The two directional scores are then aggregated using an F1-style harmonic mean by default. Alternative aggregation strategies (geometric, arithmetic or min) can be selected via the aggregation argument. The resulting metric rewards segmentations that both cover the truth and avoid excessive over-segmentation.

Parameters:

convert_labels_to_segments (bool) – When True, the inputs are interpreted as label sequences and will be converted to change-points via tsseg.metrics.change_point_detection.labels_to_change_points().
aggregation (str) – Name of the aggregation strategy used to combine the two directional covering scores. Supported values are "harmonic" (default), "geometric", "arithmetic" and "min".
kwargs – Forwarded to tsseg.metrics.base.BaseMetric.

compute(y_true, y_pred)[source]

Computes the value of the metric.

Parameters:

y_true (Sequence[int] | ndarray) – Ground truth labels or change points.
y_pred (Sequence[int] | ndarray) – Predicted labels or change points.
**kwargs – Additional arguments for metric computation.

Return type:

dict[str, float]

Returns:

A dictionary containing metric names and their values.

class tsseg.metrics.Covering(convert_labels_to_segments=False, **kwargs)[source]

Bases: BaseMetric

Computes the Covering score for a segmentation.
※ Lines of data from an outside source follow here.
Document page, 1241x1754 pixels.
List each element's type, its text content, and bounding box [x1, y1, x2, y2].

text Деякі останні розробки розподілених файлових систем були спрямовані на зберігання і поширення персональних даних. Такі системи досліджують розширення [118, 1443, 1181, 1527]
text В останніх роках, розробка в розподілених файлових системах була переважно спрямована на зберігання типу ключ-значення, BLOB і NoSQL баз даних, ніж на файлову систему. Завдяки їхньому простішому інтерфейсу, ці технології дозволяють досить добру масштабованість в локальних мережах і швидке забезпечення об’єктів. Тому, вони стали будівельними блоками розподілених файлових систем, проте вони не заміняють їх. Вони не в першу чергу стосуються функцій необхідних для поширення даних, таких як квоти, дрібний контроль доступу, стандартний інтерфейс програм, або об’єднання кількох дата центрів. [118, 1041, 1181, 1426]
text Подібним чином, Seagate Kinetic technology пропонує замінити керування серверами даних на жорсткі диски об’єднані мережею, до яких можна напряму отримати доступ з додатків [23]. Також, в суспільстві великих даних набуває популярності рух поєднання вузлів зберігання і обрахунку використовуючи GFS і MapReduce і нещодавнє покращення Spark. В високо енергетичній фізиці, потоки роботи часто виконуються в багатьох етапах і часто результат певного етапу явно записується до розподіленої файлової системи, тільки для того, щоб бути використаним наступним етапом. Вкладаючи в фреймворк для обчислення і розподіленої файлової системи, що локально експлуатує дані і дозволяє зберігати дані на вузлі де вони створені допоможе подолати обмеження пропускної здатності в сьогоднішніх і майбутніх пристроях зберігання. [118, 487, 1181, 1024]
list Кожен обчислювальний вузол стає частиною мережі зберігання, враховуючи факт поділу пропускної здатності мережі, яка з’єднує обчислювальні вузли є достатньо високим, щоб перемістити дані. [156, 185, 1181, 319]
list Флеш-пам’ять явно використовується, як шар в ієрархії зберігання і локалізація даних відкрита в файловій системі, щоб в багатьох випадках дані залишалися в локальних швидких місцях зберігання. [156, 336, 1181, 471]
The Covering metric evaluates how well the predicted segments cover the ground truth segments. It is calculated as a weighted sum of the maximum Intersection over Union (IoU) for each ground truth segment, where the weight is the length of the ground truth segment. This implementation is based on the logic proposed in various segmentation evaluation studies.

compute(y_true, y_pred)[source]

Computes the Covering score.

Parameters:

y_true (ndarray) – Array of true change points. The last element should be the total number of time steps.
y_pred (ndarray) – Array of predicted change points.

Return type:

dict[str, float]

Returns:

A dictionary with the Covering score.

class tsseg.metrics.F1Score(margin=0.01, convert_labels_to_segments=False, **kwargs)[source]

Bases: BaseMetric

Computes the F1-score for change point detection.

compute(y_true, y_pred)[source]

Computes the F1-score, precision, and recall.

Parameters:

y_true (ndarray) – List of true change points. The last element should be the total number of time steps.
y_pred (ndarray) – List of predicted change points.

Return type:

dict[str, float]

Returns:

A dictionary with F1-score, precision, and recall.

class tsseg.metrics.GaussianF1Score(*, sigma_fraction=0.01, min_sigma=1.0, adaptive_sigma=False, convert_labels_to_segments=False)[source]

Bases: BaseMetric

Gaussian-weighted alternative to the classic F1 score.

The metric operates in three conceptual steps:

Preparation – convert optional label sequences into change point
lists, remove boundary markers, and infer the series length.
Gaussian matching – every true change point is associated with a
Gaussian of width sigma_fraction * n (clamped below by min_sigma). Predictions are rewarded according to that shared kernel and a greedy assignment keeps the best non-overlapping pairs.
Soft precision & recall – derive precision and recall from the sum of
Gaussian rewards, yielding a fuzzy F1 in \([0, 1]\).

Special cases are handled explicitly:

No ground-truth change point – if the data really is stationary and no
change points are predicted either, we return the perfect score 1.0. Conversely, predicting spurious changes yields a zero score.
Single change point – the Gaussian spread still follows the global
fraction, ensuring a consistent reward scale across all events.

compute(y_true, y_pred)[source]

Return the Gaussian-weighted precision, recall, and F1 score.